Go to the line in the entries below that holds "#cdcdcd; stroke-width: 14" and repeat exactly from there through the line that holds "central; stroke-width: 5;", inclusive.
• • •
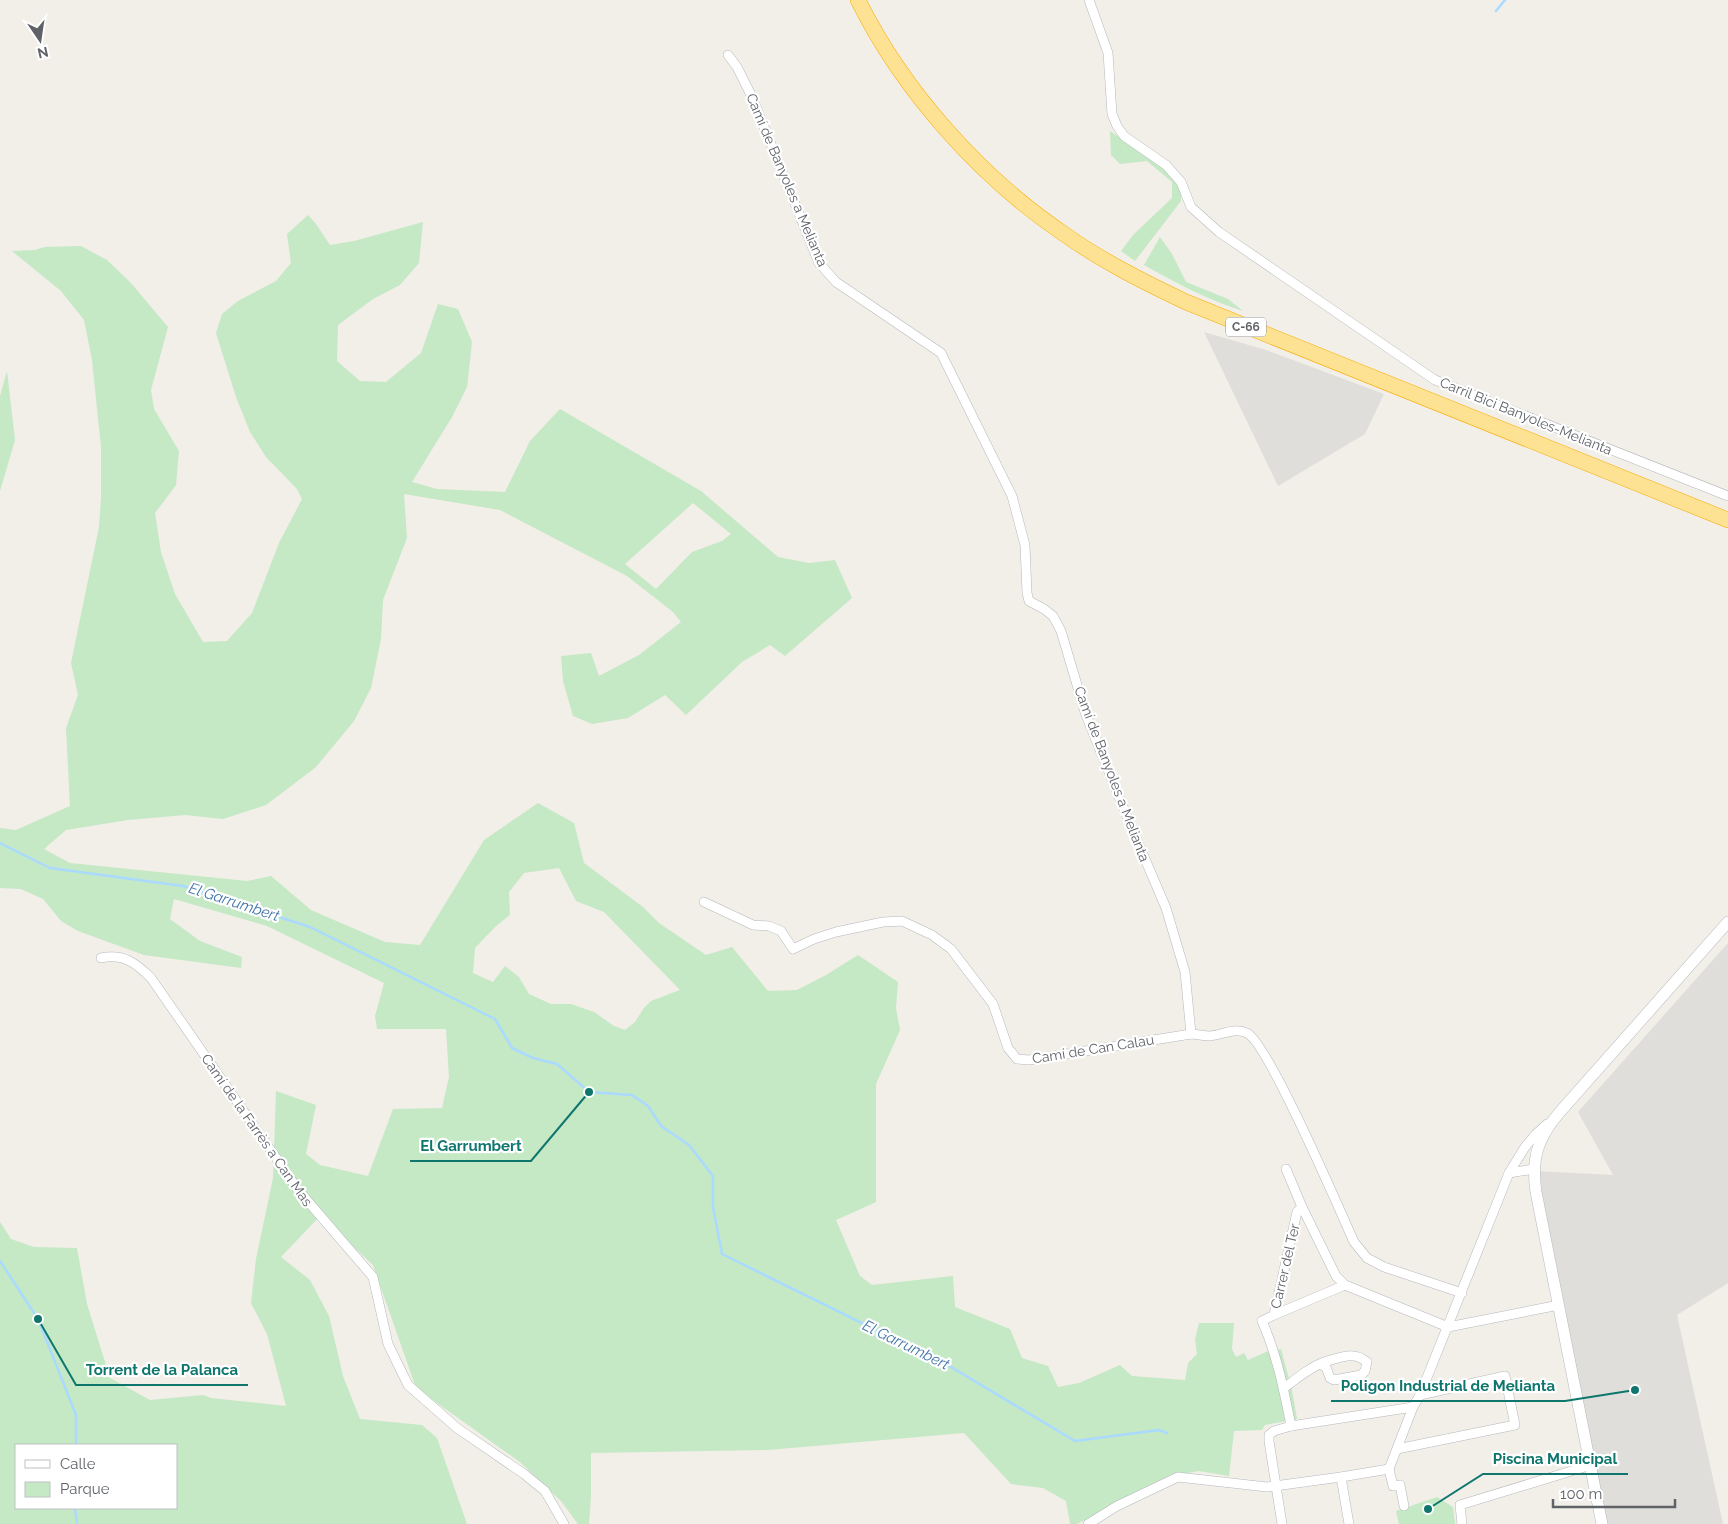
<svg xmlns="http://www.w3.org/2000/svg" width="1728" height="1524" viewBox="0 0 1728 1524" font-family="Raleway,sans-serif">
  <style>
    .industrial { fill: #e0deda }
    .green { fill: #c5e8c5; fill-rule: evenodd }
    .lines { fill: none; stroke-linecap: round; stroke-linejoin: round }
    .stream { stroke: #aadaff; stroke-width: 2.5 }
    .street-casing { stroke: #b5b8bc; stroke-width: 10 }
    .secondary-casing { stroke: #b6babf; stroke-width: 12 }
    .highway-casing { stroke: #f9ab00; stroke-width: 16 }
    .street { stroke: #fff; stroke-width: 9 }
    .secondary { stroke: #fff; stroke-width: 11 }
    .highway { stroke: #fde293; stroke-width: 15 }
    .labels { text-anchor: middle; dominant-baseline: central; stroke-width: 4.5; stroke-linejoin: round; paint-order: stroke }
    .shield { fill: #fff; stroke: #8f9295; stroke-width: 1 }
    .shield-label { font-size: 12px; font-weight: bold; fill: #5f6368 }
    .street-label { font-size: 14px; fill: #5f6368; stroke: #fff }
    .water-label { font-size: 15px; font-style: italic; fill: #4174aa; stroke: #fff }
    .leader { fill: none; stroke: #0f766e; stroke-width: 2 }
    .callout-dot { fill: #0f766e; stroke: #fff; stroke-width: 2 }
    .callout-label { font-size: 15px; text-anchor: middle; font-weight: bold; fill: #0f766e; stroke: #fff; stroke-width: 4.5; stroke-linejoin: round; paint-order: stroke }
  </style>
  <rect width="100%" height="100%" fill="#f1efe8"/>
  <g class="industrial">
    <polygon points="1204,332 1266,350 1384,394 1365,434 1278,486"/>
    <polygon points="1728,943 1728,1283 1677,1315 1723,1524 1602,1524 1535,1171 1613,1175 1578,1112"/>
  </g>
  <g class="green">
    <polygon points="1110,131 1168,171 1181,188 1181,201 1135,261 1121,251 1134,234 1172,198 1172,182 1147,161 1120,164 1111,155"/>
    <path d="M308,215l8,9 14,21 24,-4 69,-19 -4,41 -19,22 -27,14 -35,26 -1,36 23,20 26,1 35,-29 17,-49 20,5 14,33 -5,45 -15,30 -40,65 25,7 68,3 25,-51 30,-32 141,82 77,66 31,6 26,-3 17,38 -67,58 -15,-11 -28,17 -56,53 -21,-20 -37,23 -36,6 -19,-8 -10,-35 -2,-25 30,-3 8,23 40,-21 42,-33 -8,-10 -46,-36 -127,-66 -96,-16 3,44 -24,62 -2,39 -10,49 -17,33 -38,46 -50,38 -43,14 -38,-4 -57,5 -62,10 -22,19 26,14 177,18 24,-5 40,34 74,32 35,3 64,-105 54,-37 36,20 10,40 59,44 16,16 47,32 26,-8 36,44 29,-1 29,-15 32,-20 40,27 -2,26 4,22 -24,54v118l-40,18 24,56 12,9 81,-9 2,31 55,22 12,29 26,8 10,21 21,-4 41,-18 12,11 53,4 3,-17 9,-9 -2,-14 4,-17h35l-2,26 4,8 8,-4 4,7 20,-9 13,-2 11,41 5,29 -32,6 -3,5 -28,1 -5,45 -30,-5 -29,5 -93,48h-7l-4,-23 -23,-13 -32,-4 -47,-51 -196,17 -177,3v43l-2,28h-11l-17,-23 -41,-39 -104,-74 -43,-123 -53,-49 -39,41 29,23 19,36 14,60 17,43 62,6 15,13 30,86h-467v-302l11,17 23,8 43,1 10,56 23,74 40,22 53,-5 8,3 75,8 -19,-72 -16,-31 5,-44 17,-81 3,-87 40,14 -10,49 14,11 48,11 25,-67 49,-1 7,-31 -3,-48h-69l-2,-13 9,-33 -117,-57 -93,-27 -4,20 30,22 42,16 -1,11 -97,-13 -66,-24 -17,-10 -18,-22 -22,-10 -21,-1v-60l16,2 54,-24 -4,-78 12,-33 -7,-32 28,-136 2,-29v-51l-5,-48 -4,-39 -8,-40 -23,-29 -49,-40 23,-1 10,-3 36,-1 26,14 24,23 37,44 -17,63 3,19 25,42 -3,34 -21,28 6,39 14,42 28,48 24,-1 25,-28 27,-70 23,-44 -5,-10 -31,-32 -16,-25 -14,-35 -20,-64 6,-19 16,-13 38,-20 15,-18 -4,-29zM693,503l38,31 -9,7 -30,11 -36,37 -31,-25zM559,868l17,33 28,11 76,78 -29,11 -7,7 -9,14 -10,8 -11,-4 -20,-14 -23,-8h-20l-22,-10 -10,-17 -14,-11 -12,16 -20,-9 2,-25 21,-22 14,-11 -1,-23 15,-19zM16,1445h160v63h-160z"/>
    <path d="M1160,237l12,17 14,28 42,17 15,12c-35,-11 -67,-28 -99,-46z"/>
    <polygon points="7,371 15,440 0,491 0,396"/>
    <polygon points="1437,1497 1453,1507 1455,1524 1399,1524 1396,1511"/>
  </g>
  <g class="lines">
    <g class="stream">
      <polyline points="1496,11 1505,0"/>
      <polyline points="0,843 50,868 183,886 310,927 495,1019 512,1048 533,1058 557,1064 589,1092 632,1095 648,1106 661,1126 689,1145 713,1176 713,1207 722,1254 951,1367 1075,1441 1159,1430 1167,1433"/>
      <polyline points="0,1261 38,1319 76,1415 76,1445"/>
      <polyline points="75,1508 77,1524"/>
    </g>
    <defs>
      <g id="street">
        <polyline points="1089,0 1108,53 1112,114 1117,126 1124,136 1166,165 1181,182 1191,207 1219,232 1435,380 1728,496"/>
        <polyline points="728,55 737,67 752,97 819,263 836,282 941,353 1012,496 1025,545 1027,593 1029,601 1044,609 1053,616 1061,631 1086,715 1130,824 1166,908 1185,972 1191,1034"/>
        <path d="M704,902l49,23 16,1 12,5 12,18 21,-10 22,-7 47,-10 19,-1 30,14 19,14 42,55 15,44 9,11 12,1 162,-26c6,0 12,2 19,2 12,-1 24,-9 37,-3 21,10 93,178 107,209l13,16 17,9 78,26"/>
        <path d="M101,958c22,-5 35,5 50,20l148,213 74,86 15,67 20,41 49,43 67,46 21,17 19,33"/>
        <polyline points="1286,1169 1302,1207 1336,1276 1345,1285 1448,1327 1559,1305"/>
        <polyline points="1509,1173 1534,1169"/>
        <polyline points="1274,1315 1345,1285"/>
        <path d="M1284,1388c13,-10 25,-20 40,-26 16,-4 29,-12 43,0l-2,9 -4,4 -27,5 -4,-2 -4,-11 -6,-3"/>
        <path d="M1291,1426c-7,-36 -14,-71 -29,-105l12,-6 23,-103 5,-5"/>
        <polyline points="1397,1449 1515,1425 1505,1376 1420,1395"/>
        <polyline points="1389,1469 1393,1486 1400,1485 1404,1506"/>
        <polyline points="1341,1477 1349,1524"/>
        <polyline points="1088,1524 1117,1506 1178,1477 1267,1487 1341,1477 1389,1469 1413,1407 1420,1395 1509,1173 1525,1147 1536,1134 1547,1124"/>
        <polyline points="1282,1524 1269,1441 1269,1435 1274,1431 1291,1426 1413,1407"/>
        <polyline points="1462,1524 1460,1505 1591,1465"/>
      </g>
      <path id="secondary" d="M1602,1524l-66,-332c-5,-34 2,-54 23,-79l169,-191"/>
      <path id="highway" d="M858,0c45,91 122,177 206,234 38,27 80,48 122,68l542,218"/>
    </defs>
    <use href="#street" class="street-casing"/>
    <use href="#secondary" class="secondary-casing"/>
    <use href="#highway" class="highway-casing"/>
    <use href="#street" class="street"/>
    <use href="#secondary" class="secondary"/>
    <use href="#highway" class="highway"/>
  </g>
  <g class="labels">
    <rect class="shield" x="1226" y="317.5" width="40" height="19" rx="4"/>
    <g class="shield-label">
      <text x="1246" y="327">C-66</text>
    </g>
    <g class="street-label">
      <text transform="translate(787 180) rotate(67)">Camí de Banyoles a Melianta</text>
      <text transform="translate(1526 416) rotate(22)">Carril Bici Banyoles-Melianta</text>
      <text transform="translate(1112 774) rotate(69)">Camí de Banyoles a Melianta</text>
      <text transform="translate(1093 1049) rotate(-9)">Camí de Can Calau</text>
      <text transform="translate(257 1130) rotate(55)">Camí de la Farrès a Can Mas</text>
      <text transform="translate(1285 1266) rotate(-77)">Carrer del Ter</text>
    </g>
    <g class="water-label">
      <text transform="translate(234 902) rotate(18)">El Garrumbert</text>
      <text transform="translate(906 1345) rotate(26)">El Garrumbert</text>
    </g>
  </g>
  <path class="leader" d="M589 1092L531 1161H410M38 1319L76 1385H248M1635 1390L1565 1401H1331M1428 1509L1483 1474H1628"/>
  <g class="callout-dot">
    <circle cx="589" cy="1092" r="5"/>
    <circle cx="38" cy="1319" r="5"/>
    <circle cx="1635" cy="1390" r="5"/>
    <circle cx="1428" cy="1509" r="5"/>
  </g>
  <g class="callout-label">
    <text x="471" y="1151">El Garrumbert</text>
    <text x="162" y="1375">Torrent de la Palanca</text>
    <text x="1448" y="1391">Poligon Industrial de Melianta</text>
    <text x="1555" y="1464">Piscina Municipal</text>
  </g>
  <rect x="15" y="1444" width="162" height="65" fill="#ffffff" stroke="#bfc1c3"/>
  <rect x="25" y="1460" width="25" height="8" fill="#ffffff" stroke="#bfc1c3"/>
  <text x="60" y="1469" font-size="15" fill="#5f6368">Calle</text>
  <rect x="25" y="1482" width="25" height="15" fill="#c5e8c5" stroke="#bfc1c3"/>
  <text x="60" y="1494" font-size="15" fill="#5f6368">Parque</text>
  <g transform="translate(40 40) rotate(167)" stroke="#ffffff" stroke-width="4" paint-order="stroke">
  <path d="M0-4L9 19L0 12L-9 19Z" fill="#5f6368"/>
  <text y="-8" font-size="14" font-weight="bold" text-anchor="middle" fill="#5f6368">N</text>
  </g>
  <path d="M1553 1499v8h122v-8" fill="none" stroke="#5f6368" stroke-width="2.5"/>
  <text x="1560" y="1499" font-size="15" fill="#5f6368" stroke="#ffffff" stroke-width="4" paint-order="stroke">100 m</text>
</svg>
• • •
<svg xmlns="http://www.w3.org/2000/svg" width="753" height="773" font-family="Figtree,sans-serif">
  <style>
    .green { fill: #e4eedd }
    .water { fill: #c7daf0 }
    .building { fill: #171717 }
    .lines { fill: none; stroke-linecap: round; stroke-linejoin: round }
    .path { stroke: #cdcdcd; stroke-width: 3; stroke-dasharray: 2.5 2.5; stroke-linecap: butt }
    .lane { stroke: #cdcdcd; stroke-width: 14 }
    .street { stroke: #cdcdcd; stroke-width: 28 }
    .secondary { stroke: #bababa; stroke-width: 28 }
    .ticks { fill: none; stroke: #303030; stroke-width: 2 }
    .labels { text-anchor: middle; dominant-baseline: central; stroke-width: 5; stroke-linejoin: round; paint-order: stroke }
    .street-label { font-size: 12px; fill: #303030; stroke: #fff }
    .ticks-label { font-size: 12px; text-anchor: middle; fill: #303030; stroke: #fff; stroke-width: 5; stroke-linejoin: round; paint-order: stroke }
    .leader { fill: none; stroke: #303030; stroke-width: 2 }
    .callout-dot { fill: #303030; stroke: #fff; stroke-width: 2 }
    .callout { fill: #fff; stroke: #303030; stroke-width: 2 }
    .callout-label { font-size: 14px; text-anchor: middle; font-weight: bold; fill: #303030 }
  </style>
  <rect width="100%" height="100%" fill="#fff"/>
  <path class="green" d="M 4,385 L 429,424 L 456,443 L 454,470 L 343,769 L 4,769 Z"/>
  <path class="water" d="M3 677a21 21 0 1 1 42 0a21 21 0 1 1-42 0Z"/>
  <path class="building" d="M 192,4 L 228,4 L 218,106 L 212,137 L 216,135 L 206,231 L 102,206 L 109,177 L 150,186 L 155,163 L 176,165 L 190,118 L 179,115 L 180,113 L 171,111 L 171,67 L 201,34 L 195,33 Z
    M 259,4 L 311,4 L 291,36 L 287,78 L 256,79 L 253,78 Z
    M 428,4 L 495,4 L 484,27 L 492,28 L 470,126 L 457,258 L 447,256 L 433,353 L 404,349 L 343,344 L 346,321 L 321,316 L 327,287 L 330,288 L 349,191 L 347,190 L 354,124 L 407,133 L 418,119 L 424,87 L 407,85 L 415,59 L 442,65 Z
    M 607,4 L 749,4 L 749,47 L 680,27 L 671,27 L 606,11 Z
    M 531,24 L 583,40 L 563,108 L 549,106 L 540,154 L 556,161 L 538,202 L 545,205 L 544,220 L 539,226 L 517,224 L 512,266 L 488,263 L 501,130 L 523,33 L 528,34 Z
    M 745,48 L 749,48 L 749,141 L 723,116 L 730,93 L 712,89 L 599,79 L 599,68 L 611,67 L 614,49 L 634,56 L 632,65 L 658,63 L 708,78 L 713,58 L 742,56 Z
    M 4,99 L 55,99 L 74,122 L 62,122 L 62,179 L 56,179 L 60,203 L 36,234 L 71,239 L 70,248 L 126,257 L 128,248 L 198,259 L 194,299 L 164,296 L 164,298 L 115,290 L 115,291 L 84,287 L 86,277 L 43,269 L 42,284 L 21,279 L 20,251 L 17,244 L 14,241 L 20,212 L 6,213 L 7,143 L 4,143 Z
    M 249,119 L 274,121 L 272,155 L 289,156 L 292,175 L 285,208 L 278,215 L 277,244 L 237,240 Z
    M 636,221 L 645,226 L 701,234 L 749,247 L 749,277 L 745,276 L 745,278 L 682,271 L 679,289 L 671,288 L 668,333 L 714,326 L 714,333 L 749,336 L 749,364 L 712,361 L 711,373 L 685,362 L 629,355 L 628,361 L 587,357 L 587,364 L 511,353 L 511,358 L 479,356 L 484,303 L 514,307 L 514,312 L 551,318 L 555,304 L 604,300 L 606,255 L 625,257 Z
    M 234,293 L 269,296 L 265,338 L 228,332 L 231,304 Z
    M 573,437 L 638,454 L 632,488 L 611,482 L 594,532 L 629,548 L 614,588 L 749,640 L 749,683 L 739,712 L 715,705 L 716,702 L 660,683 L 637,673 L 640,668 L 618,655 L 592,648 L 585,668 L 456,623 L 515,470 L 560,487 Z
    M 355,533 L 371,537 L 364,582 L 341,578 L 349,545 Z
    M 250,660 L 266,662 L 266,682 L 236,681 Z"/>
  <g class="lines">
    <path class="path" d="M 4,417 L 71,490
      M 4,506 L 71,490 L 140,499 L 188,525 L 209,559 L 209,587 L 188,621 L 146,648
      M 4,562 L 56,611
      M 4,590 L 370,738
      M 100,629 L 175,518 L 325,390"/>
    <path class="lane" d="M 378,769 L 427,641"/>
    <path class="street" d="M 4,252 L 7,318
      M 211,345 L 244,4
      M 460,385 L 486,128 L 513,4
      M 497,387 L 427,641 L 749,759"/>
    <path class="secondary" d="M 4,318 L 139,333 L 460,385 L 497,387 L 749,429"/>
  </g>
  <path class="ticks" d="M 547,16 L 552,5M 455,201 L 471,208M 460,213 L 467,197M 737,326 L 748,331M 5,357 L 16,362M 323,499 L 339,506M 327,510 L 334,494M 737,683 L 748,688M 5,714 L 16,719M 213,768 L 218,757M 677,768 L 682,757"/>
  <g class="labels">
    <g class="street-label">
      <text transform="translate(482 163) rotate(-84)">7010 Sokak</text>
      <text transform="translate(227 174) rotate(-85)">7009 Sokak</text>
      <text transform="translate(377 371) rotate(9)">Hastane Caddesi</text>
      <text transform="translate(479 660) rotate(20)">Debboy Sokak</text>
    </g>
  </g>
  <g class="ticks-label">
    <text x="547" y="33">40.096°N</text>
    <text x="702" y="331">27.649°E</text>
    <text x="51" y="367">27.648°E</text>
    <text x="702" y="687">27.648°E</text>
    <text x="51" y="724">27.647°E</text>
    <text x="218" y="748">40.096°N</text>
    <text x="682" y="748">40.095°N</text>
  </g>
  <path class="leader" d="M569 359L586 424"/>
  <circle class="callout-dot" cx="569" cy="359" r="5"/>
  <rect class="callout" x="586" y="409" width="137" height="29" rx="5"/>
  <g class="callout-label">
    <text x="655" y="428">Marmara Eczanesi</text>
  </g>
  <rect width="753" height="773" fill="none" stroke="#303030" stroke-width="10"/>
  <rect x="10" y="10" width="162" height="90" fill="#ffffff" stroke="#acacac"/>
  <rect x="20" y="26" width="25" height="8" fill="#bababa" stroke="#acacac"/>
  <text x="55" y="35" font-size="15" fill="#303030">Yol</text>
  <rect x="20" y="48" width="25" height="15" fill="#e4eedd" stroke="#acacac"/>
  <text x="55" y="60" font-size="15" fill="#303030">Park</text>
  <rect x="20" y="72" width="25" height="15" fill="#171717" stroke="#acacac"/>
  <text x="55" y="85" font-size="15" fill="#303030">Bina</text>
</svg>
• • •
Response area:
    .lane { stroke: #cdcdcd; stroke-width: 14 }
    .street { stroke: #cdcdcd; stroke-width: 28 }
    .secondary { stroke: #bababa; stroke-width: 28 }
    .ticks { fill: none; stroke: #303030; stroke-width: 2 }
    .labels { text-anchor: middle; dominant-baseline: central; stroke-width: 5; stroke-linejoin: round; paint-order: stroke }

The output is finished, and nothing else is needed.